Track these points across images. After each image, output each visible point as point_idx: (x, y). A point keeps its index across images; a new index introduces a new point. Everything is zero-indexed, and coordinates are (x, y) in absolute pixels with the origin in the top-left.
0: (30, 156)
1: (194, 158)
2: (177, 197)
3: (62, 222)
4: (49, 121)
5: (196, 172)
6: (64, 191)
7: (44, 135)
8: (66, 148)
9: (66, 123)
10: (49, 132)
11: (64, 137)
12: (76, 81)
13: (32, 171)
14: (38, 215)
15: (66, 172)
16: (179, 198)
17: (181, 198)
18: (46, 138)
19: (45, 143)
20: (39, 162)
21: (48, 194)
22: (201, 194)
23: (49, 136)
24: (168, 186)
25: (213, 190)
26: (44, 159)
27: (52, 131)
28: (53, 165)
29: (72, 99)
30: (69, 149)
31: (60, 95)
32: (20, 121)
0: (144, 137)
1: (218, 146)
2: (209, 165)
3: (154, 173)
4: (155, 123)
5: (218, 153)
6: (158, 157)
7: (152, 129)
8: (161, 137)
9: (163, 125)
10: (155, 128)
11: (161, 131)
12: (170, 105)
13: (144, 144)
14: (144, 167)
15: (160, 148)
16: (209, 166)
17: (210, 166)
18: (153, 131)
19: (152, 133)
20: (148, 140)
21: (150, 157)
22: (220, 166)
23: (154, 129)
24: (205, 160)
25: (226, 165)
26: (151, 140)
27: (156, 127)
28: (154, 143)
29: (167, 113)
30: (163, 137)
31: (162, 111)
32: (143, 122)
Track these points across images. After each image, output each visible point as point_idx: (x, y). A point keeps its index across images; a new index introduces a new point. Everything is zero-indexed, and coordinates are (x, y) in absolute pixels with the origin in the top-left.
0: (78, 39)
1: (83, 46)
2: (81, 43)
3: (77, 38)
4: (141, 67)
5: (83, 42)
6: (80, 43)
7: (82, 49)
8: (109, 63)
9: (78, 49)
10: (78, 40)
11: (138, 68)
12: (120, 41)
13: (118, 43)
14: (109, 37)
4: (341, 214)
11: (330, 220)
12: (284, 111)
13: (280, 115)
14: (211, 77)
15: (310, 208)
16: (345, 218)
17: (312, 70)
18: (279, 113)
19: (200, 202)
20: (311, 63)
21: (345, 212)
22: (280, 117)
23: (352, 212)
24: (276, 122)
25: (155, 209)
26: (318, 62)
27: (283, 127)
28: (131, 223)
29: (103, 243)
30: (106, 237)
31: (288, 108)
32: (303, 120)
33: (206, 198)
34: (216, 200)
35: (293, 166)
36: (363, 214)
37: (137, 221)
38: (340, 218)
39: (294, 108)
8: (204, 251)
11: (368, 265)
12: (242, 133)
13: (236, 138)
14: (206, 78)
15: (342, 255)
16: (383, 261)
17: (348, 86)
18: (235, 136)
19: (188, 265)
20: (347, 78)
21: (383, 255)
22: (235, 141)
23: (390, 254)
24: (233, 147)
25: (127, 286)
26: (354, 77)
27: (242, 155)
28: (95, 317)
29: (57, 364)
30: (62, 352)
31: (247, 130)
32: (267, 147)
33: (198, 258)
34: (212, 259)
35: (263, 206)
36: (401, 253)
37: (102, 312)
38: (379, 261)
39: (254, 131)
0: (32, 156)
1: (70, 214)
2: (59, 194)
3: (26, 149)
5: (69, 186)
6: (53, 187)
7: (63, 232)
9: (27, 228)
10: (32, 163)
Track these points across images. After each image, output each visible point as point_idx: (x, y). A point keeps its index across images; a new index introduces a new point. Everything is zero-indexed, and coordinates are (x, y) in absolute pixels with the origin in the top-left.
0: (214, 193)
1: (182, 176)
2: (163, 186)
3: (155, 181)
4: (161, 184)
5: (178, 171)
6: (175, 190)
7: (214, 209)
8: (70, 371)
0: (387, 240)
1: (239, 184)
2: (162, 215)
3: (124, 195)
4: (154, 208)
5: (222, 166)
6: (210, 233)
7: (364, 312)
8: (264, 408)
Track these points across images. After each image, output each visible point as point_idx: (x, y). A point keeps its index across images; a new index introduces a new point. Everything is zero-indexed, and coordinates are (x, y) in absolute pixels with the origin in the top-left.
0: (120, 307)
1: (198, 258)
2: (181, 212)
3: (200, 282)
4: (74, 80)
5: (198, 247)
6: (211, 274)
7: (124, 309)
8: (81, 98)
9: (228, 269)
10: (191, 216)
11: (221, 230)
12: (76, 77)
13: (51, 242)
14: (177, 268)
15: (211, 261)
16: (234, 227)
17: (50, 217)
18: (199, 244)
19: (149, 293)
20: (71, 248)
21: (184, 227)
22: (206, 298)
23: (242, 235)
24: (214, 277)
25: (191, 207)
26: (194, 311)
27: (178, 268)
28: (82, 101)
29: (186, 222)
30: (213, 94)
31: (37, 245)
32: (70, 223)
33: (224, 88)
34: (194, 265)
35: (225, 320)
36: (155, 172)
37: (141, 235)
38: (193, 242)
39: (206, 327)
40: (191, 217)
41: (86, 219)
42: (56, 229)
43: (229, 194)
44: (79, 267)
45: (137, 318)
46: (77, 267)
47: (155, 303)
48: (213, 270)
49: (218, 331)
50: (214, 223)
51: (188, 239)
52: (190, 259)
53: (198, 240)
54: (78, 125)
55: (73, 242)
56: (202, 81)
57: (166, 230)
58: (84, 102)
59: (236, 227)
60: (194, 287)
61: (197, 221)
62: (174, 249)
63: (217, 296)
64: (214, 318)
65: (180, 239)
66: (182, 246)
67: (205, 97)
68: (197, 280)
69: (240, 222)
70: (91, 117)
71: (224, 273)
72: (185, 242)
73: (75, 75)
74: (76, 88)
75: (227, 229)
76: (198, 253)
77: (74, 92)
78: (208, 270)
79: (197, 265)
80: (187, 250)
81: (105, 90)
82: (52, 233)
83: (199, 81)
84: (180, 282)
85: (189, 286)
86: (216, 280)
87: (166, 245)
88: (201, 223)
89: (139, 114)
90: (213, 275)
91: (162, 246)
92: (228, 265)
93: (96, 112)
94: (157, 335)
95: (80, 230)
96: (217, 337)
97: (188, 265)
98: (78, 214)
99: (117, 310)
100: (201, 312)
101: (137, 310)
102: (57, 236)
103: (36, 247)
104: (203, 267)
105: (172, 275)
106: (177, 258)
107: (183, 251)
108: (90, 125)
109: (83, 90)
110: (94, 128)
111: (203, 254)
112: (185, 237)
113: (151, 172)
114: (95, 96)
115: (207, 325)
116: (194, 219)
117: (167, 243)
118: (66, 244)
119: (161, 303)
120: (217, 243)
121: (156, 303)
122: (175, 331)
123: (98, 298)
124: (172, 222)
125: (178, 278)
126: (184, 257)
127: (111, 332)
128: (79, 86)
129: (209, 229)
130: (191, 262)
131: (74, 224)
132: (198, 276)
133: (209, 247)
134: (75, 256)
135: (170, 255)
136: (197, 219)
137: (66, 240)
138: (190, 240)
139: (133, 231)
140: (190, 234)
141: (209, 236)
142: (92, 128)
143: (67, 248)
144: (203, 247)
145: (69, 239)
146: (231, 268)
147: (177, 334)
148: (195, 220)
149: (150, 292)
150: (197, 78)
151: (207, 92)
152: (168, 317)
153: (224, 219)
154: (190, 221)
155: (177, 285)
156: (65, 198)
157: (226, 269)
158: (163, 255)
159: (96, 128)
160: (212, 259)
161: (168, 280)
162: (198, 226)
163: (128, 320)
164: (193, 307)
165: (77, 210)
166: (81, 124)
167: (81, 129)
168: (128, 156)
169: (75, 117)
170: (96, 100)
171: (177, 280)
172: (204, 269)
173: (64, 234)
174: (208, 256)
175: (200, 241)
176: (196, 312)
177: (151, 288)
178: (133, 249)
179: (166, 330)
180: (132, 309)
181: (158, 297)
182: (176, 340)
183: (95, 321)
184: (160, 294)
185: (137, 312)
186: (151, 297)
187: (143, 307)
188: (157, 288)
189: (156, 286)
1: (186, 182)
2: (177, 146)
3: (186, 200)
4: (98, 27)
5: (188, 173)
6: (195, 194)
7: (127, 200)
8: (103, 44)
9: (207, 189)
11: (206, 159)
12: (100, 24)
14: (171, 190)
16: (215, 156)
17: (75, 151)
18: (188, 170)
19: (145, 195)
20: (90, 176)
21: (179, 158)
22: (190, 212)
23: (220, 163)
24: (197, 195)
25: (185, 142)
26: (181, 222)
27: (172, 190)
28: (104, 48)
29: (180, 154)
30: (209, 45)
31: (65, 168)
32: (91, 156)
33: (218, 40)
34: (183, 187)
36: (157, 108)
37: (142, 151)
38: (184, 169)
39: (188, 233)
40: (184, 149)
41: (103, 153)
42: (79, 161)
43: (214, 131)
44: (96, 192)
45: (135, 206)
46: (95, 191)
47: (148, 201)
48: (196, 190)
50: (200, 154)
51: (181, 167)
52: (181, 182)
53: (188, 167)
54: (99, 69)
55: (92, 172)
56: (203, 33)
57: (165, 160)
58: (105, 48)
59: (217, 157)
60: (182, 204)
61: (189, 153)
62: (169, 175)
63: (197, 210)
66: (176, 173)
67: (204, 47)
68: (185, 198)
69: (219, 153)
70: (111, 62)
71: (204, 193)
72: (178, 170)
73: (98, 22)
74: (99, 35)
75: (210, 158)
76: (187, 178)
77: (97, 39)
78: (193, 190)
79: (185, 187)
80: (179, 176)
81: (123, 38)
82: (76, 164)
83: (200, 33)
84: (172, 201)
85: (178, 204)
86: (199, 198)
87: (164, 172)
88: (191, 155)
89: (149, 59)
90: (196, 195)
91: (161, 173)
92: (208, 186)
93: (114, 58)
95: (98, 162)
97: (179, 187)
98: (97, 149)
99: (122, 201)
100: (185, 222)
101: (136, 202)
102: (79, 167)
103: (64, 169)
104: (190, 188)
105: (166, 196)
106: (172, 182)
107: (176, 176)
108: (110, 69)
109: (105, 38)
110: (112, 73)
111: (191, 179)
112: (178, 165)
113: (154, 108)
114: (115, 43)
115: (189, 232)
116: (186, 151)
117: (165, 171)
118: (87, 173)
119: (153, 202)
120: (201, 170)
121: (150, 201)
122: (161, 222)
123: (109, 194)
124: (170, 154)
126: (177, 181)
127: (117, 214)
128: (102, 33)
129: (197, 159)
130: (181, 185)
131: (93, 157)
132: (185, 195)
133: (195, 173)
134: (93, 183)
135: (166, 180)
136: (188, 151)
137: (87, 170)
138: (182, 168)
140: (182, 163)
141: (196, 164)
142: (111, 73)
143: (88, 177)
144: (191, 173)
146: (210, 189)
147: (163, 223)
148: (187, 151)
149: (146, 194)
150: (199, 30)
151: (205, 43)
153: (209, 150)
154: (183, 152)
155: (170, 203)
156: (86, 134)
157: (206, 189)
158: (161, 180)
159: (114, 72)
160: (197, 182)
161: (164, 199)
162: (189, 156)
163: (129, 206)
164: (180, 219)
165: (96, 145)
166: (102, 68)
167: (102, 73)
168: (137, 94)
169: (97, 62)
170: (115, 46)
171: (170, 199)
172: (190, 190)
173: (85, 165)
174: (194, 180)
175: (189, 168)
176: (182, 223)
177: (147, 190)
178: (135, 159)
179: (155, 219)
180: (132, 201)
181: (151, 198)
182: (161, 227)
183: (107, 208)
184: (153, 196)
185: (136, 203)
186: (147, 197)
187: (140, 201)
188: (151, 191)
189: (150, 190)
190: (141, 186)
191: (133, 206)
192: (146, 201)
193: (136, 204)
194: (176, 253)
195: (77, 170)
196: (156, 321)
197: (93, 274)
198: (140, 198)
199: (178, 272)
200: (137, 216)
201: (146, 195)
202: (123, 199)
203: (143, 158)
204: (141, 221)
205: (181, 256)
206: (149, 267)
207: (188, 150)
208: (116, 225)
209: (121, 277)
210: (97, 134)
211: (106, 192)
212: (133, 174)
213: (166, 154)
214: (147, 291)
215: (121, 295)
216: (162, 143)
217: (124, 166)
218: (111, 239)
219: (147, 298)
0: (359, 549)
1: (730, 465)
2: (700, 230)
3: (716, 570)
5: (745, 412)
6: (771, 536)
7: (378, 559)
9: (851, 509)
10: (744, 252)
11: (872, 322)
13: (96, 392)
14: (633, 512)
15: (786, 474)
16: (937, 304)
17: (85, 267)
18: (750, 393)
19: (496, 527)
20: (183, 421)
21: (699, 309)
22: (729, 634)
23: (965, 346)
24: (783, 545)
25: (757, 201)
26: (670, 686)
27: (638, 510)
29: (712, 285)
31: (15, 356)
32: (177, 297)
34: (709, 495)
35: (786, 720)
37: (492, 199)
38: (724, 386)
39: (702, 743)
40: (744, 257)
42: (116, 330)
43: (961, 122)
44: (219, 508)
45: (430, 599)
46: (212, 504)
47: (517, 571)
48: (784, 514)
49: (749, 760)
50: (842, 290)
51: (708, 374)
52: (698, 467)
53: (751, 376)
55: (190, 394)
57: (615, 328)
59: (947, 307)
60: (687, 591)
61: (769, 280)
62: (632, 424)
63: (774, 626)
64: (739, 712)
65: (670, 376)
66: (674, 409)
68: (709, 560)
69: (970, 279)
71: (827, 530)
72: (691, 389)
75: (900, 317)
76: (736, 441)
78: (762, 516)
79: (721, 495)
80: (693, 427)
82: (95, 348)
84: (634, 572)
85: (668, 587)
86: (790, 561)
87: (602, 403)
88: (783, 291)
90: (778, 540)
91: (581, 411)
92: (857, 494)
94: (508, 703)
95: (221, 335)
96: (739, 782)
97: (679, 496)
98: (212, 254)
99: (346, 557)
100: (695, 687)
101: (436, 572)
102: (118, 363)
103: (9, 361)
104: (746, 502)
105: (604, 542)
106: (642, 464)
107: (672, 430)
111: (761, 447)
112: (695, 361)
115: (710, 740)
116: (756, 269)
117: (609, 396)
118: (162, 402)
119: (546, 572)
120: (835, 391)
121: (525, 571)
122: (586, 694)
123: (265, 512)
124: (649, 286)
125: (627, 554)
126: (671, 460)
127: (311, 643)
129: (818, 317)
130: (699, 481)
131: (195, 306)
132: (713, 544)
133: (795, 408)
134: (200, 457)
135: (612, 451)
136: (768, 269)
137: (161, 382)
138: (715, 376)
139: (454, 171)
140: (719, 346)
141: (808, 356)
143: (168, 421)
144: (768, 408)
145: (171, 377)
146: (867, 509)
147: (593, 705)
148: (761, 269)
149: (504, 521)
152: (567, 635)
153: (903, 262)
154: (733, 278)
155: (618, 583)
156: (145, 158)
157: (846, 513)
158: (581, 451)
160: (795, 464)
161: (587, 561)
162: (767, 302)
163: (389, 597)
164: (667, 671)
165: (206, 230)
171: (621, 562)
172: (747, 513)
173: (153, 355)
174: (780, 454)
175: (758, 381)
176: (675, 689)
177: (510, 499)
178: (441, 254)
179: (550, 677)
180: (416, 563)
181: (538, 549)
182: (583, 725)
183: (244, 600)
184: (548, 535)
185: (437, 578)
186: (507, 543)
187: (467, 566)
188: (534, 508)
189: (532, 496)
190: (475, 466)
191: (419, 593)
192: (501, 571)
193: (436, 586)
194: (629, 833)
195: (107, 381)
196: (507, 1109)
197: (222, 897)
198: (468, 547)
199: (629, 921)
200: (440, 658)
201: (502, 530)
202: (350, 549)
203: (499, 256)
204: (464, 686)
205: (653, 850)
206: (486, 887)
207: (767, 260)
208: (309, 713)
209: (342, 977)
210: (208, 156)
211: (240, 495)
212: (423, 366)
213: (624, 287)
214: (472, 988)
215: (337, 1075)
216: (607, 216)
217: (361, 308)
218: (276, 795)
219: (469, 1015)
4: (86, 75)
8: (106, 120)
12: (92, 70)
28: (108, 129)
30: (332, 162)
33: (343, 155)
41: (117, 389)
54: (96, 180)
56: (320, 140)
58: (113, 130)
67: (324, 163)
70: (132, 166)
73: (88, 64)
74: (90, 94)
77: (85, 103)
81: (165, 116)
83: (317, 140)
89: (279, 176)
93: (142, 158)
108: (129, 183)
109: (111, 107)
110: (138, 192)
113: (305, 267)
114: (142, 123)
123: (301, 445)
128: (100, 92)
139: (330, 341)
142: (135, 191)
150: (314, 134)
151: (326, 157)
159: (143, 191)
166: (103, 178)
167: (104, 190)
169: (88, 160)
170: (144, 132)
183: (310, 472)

^^^^^^^^

Task brief | Reproduce the records above, unchanged, from their first line through the line containing "5: (196, 172)", including both.

Final answer |
Track these points across images. After each image, output each visible point as point_idx: (x, y). A point keeps its index across images; a new index introduces a new point. Everything is zero-indexed, and coordinates are (x, y) in absolute pixels with the origin in the top-left.
0: (30, 156)
1: (194, 158)
2: (177, 197)
3: (62, 222)
4: (49, 121)
5: (196, 172)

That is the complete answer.